BELGRADE, Serbia (AP) -- Serbia's war crimes prosecutors formally launched proceedings Wednesday against a World War II veteran accused of participating in mass killings of Jews and Serbs during the Nazi occupation.

Nazi hunter Efraim Zuroff of the Simon Wiesenthal center has urged Serbia to seek the extradition of Sandor Kepiro.
Prosecutors said they lodged a request for an investigation against Hungarian citizen Sandor Kepiro with the Belgrade war crimes court. The move is the first step toward an indictment and a trial.
Prosecutors also urged the court to seek Kepiro's extradition to Serbia.
The prosecutors' statement said Kepiro, now 94, is suspected of acts of genocide during World War II. It says that he "in full conscience and of free will" took part in the killings of at least 2,000 Jews and Serbs.
The worst killings took place during the so-called Great Raid of 1942, when about 800 Jews and 400 Serbs were rounded up, shot and drowned in the freezing Danube river in the northern city of Novi Sad, the statement said.
The civilians were stripped naked and all their personal belongings were taken away, the statement added.
Last week, leading Nazi hunter Efraim Zuroff, head of the Israeli branch of the Simon Wiesenthal Center, visited Serbia and urged the authorities to seek the extradition of Kepiro and two other WWII suspects.

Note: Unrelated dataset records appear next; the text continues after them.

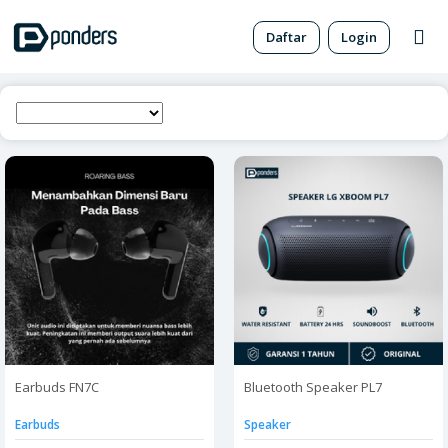
Daftar
Login
Earbuds FN7C
Bluetooth Speaker PL7
Earbuds
Speaker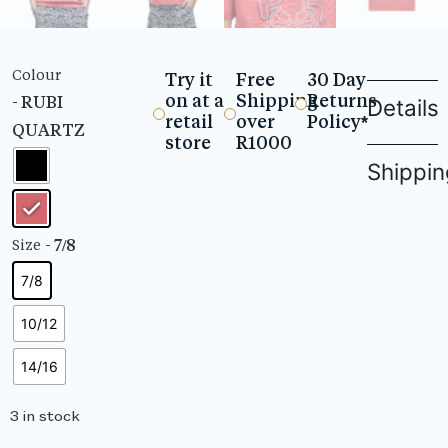
Colour
Try it
Free
30 Day
on at a
Shipping
Returns
- RUBI
Details
retail
over
Policy*
QUARTZ
store
R1000
Shippin
- 7/8
Size
7/8
10/12
14/16
3 in stock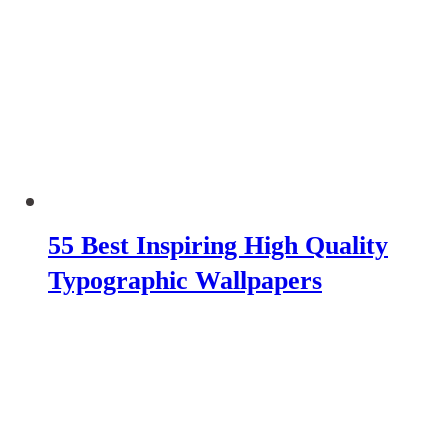
55 Best Inspiring High Quality
Typographic Wallpapers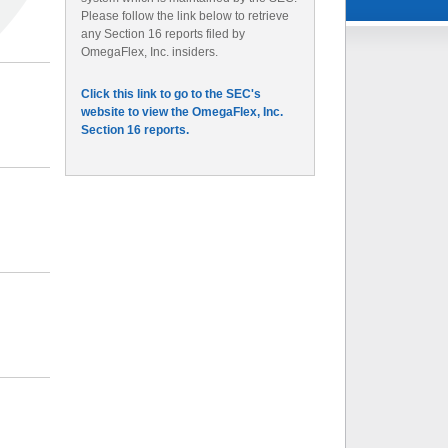
Please follow the link below to retrieve
any Section 16 reports filed by
OmegaFlex, Inc. insiders.
Click this link to go to the SEC's
website to view the OmegaFlex, Inc.
Section 16 reports.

War crimes prosecutors acknowledged in the statement that the initial probe against Kepiro was carried out with help from the Simon Wiesenthal Center.
Kepiro had emigrated to Argentina after the war but returned to Hungary in 1996. Hungarian authorities have launched an investigation against Kepiro upon requests from the Wiesenthal center, but he was never punished for his role in the killings in Serbia.